2017-December-25       Source: Chinadaily.com.cn

South Korean cinematic icon Kim Ki-duk's appearance in Beijing on Tuesday was probably an icebreaking trip for the two countries' cultural circles

I Can Speak (left) and The Day After are two South Korean entries at the Asian Brilliant Stars section of Berlin film festival.

Kim's films are known for caring about the plight of people at the grassroots.

"It's great to see so many different types of high-quality films that speak for Asia in the international arena, but the selection process is tough," he says.

Speaking of potential topics of coproduction within Asian countries, Kim says filmmakers should not always feel tied to heavy historical themes.

"It would be better to have in-depth thinking and explore common values facing the future," the director says.

Separately, the South Korean filmmaker believes that Chinese cinema has been successful at nurturing talent and creativity as well as growing the market. He also suggests young Chinese filmmakers stick to original ideas-be it in commercial movies or in art-house films.

Kim appears as someone who doesn't like to be put in a particular category despite his breakthroughs at major European film festivals.
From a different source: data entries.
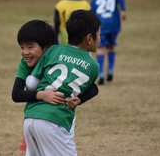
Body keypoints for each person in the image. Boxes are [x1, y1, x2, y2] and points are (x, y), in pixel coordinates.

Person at [11, 19, 99, 153]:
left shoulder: (57, 55)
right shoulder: (25, 63)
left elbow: (93, 87)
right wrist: (42, 95)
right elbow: (16, 94)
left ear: (47, 47)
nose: (25, 52)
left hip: (35, 118)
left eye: (30, 47)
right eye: (22, 47)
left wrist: (80, 99)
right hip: (52, 120)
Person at [90, 0, 126, 85]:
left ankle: (101, 74)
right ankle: (110, 71)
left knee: (100, 50)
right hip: (113, 26)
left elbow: (91, 13)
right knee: (111, 47)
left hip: (102, 26)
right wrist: (123, 10)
In his self-reviewing documentary film, Arirang (2011), he has a long monologue where he opposes being dubbed a "national hero".

"What I make are not really 'South Korean films', but they instead reflect my own style," the advocator of art-house says.

In recent years, South Korean films have seen fast growth at the industry level.

"Before I made those award-winning films, I never expected them to be popular among Western audiences," he says. "But it's good that they are interested in Asian culture, like Zen. Maybe that's why I won the awards."

His ideas are echoed by other members of the jury for the Asian Brilliant Stars section.

"From Dangal to Bad Genius, filmmakers didn't try to please the global market in the first place, though they turned out to be commercially successful worldwide," says Mandfred Wong, a Hong Kong filmmaker and former president of the Hong Kong Film Awards.

"A good filmmaker should focus on telling a good story," he says.

"If the story is attractive, its value will resonate with people in other countries, and it will travel around the world."